The lady made a pettish movement.
“He can get others to do his humdrum work. I heard him speak once, and did not like him. They call him ‘broad.’ Oh, yes! he is very broad. He reminds me of one of my school-lessons in natural philosophy. The book said that a single grain of gold may be hammered out to cover—I have forgotten how many hundreds of square inches. Not that I mean to call your principal a man of gold, though. Yes, he is broad, very broad. But he is, oh, so very thin!”
The young man looked grave. “I am pained that you do not esteem him. Perhaps you do not quite understand his character.”
“Now, you,” said the lady, fixing her eyes on his, “you seem to me to have great depth of feeling and profound convictions.”
There was an abrupt rustling sound at the window. The lady there had risen and stepped out into the veranda. They could hear her go to the drawing-room window and enter.

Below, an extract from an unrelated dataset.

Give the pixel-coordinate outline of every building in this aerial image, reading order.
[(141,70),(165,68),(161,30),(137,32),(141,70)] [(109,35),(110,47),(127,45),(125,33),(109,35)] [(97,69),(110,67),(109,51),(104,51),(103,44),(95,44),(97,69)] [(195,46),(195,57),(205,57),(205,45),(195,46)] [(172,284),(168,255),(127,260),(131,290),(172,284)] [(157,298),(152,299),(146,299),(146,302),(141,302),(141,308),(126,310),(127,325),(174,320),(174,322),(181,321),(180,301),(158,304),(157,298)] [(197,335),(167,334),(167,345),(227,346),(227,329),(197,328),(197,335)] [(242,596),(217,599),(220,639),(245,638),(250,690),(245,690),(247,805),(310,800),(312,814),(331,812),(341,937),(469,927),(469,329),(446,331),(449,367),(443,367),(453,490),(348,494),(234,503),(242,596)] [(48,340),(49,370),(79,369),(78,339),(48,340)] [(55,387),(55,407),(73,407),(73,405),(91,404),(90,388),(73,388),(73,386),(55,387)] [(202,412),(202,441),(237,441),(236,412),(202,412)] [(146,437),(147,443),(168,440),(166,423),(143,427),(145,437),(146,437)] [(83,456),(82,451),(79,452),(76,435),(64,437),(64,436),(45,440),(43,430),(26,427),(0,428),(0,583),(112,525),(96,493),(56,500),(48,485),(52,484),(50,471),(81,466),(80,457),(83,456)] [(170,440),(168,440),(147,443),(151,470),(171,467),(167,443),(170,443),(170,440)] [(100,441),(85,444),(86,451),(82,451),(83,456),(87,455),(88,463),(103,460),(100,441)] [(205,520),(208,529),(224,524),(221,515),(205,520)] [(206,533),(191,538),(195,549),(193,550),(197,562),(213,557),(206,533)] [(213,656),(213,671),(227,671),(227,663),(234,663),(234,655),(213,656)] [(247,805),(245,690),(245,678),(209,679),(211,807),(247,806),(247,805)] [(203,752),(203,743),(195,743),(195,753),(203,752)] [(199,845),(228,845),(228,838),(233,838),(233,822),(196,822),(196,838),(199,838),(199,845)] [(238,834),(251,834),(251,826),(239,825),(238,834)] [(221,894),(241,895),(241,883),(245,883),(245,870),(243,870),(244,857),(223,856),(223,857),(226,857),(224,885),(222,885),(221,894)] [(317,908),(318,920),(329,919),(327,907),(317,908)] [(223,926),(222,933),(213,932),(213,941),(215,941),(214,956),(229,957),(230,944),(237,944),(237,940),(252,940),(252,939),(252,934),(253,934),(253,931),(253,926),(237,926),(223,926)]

“She is so much at her ease!” said the lady of the lounge. “She was recommended to me by a friend as a companion with whom I could keep up my French. We speak no other language to each other. But she does not act in the least like a dependent. I must really get rid of her.”
A servant opened the door to say that the carriage the gentleman expected had come.
“Must you go?” the lady exclaimed reproachfully.
“I promised to go the moment the carriage should come. I don’t know what it is for; but it is some business of importance. I am sorry to go. When may I come again?”